◆ PROBLEM DETAILS:
Give back each line of the listing below that contains the string "blade".

◆ SOURCE DATA:
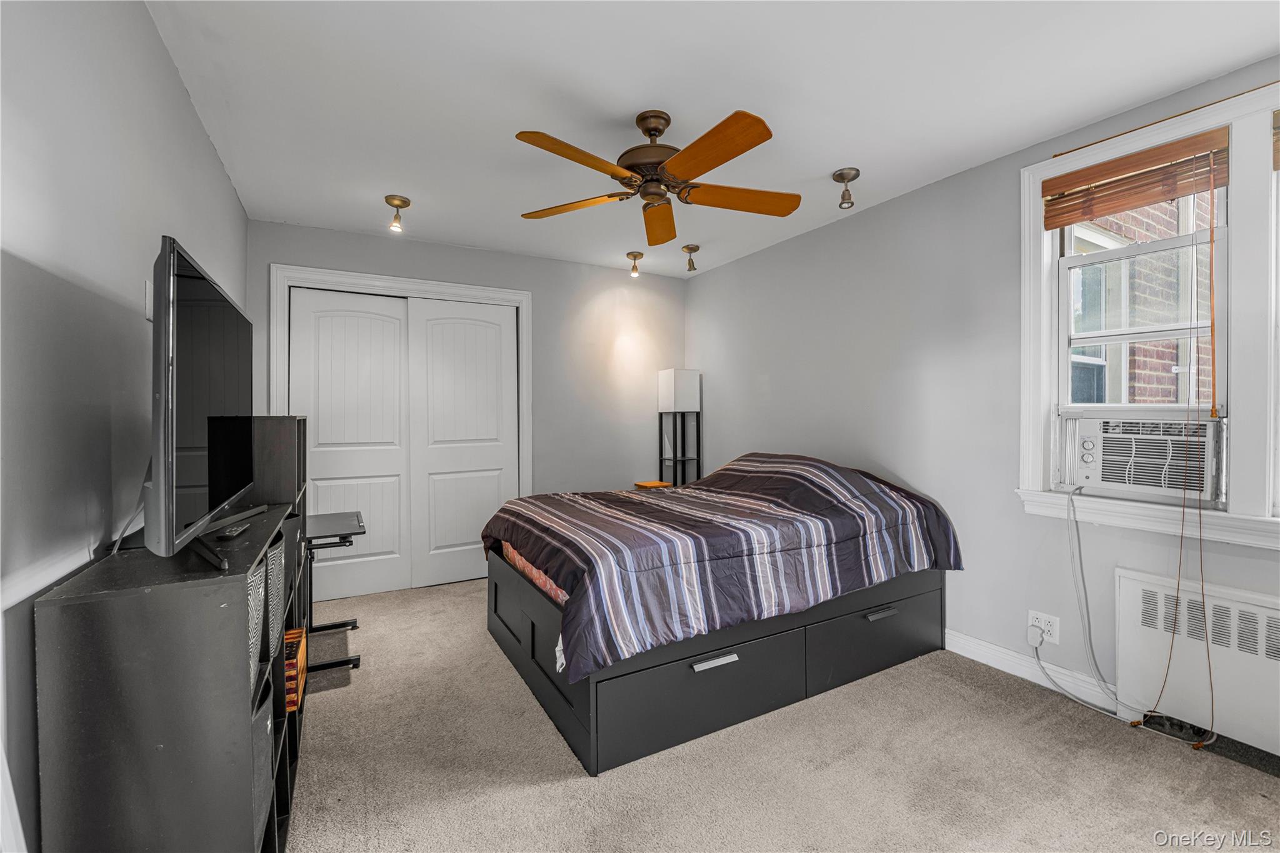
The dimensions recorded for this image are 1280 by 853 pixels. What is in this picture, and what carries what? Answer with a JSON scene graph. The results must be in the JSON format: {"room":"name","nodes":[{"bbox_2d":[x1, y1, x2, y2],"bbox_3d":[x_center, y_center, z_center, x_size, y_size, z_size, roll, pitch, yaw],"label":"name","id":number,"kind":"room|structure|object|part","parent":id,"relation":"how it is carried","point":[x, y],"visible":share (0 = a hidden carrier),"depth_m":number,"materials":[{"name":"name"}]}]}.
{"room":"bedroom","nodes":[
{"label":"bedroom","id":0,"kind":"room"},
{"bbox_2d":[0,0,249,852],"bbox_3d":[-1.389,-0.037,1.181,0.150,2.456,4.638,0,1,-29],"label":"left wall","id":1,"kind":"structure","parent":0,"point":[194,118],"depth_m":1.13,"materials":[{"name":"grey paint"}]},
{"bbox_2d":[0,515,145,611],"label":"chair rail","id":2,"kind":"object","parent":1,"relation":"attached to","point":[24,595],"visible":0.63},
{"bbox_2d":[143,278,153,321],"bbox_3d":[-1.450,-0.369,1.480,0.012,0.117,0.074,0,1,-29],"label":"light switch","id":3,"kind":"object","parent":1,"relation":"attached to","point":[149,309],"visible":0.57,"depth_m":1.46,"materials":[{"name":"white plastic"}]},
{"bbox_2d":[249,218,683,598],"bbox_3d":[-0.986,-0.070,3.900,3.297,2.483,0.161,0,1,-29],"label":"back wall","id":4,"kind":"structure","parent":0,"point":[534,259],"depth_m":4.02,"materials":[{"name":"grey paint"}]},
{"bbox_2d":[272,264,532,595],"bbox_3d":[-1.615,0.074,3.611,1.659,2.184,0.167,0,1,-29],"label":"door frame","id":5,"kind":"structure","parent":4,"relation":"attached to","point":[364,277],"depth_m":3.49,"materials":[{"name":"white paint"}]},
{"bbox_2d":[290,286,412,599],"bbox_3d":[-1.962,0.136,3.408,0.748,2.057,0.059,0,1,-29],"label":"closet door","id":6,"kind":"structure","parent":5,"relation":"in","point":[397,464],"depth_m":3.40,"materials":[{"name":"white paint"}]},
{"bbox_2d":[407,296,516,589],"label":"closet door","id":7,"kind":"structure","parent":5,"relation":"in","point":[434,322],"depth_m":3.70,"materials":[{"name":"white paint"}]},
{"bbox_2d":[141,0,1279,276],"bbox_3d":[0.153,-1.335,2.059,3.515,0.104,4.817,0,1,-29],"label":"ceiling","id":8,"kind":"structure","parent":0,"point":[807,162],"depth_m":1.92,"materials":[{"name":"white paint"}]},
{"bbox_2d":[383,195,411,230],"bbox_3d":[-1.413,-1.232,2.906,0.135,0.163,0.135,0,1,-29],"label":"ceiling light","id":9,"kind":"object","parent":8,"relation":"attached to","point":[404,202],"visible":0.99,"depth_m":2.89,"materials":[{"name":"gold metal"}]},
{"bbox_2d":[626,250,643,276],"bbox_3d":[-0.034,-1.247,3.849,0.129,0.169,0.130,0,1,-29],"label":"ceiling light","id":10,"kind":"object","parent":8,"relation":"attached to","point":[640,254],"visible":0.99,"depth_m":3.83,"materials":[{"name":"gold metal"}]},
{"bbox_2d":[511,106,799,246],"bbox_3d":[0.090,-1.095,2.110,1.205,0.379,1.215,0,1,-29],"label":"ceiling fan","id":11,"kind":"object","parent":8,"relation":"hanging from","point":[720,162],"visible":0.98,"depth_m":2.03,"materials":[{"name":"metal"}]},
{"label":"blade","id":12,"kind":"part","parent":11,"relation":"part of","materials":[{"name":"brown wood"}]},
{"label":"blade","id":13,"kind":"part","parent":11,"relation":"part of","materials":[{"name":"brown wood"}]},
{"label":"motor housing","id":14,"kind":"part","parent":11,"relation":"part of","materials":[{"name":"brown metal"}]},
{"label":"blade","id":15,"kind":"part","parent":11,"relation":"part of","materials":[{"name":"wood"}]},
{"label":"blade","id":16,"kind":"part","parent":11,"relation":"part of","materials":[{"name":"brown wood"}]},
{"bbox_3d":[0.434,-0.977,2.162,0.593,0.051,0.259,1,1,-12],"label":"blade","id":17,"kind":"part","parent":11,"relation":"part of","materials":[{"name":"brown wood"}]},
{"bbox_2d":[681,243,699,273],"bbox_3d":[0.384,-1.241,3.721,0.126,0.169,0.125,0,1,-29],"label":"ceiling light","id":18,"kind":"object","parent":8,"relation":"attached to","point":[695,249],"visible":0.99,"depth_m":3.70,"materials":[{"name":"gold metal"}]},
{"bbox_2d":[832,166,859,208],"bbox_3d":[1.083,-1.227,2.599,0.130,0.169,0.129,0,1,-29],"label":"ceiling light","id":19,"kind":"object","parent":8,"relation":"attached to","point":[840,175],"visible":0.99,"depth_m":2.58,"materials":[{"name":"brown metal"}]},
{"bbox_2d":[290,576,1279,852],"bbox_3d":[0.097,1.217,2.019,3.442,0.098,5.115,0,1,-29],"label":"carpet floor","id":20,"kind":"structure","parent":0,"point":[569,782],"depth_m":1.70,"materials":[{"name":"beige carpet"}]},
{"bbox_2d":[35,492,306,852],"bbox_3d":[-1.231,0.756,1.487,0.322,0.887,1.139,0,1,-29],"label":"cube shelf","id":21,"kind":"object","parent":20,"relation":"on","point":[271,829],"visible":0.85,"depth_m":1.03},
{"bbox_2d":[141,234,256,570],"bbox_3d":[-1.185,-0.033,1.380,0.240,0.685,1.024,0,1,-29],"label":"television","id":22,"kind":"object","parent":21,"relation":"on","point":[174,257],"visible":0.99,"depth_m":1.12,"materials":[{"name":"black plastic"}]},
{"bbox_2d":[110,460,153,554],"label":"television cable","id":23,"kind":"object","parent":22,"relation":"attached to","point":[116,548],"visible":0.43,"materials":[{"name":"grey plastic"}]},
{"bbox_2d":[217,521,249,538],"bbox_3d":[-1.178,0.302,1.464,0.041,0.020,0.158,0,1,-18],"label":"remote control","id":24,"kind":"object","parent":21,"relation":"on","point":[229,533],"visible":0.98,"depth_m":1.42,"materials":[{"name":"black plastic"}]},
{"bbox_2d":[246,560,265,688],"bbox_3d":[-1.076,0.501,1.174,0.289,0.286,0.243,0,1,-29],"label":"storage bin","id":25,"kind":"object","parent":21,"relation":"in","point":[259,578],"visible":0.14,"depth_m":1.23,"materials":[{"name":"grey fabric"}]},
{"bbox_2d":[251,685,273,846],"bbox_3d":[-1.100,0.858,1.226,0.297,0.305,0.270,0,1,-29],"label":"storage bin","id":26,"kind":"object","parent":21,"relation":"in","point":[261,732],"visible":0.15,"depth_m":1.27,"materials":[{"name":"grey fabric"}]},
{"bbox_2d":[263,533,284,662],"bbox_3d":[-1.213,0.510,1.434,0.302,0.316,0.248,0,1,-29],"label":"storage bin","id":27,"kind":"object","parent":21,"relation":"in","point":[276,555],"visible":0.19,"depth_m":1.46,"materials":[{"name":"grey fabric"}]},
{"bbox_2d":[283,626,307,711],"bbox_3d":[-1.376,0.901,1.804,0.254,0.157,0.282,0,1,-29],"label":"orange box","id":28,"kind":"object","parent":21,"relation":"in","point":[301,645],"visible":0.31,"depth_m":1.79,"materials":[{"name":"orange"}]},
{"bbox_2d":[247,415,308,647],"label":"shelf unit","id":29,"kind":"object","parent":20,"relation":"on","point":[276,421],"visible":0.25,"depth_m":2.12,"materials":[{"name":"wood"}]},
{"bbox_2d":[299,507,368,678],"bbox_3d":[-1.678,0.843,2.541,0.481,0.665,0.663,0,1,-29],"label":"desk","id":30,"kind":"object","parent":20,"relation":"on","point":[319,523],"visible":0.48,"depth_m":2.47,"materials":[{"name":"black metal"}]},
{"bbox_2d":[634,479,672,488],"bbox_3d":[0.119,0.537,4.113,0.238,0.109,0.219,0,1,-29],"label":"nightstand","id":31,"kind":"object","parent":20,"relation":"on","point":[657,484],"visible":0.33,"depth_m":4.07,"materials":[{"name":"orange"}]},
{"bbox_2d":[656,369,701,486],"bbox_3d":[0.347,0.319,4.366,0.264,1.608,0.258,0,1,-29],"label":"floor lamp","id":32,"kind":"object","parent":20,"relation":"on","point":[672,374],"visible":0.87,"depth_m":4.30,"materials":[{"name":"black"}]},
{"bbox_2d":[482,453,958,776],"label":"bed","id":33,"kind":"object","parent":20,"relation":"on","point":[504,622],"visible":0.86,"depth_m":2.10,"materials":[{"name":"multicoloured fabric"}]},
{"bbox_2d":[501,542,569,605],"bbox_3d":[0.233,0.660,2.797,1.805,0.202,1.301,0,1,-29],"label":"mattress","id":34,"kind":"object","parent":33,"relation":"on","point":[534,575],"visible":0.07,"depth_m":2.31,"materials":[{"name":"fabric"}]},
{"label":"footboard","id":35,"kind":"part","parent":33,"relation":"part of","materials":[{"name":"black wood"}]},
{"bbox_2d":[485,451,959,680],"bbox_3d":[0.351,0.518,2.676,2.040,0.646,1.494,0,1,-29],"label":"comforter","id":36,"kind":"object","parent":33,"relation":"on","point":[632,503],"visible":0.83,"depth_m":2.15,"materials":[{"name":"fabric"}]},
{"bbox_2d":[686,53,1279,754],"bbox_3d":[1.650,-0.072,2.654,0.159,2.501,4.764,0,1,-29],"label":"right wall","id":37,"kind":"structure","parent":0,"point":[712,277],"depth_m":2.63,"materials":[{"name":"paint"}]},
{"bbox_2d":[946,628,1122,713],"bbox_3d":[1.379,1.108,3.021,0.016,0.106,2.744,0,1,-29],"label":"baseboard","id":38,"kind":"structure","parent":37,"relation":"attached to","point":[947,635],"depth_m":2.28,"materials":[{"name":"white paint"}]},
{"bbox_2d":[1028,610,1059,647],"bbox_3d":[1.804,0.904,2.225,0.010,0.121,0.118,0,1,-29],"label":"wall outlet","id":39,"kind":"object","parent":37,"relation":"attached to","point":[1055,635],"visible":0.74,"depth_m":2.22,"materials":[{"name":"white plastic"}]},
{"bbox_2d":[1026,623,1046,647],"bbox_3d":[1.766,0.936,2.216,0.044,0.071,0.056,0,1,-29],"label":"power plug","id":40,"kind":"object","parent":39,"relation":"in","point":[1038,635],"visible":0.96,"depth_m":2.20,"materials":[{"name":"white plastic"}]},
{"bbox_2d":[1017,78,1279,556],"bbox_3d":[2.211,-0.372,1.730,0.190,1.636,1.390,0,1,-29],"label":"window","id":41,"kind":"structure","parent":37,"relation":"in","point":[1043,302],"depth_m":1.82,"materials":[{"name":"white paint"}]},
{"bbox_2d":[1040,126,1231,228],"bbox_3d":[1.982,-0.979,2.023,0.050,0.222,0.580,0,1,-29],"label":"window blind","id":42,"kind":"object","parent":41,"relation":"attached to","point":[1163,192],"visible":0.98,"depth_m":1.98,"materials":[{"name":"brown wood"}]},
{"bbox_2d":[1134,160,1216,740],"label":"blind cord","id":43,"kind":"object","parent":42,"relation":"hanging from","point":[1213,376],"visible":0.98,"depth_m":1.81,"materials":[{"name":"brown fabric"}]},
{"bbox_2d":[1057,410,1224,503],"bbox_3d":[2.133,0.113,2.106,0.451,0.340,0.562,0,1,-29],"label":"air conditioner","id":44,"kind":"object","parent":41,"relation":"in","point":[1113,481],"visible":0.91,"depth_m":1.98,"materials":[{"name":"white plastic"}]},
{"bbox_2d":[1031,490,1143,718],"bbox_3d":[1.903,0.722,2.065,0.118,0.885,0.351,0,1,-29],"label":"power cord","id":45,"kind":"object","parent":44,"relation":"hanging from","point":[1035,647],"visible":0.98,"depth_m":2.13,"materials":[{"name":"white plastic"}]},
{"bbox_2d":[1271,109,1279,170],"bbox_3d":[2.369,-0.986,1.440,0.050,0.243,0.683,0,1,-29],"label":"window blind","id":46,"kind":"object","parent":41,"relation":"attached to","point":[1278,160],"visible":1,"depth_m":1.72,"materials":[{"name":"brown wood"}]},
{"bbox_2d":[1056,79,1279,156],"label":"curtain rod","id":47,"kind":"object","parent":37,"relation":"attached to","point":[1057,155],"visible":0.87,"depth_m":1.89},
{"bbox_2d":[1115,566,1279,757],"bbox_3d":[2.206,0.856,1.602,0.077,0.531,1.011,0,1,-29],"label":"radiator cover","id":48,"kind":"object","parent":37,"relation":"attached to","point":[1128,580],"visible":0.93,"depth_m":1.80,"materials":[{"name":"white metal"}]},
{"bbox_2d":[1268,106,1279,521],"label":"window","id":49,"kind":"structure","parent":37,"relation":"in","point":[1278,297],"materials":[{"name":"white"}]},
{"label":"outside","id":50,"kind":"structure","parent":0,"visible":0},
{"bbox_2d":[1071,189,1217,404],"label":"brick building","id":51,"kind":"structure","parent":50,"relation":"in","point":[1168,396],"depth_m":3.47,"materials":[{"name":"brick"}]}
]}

◆ RESPONSE BELOW:
{"label":"blade","id":12,"kind":"part","parent":11,"relation":"part of","materials":[{"name":"brown wood"}]},
{"label":"blade","id":13,"kind":"part","parent":11,"relation":"part of","materials":[{"name":"brown wood"}]},
{"label":"blade","id":15,"kind":"part","parent":11,"relation":"part of","materials":[{"name":"wood"}]},
{"label":"blade","id":16,"kind":"part","parent":11,"relation":"part of","materials":[{"name":"brown wood"}]},
{"bbox_3d":[0.434,-0.977,2.162,0.593,0.051,0.259,1,1,-12],"label":"blade","id":17,"kind":"part","parent":11,"relation":"part of","materials":[{"name":"brown wood"}]},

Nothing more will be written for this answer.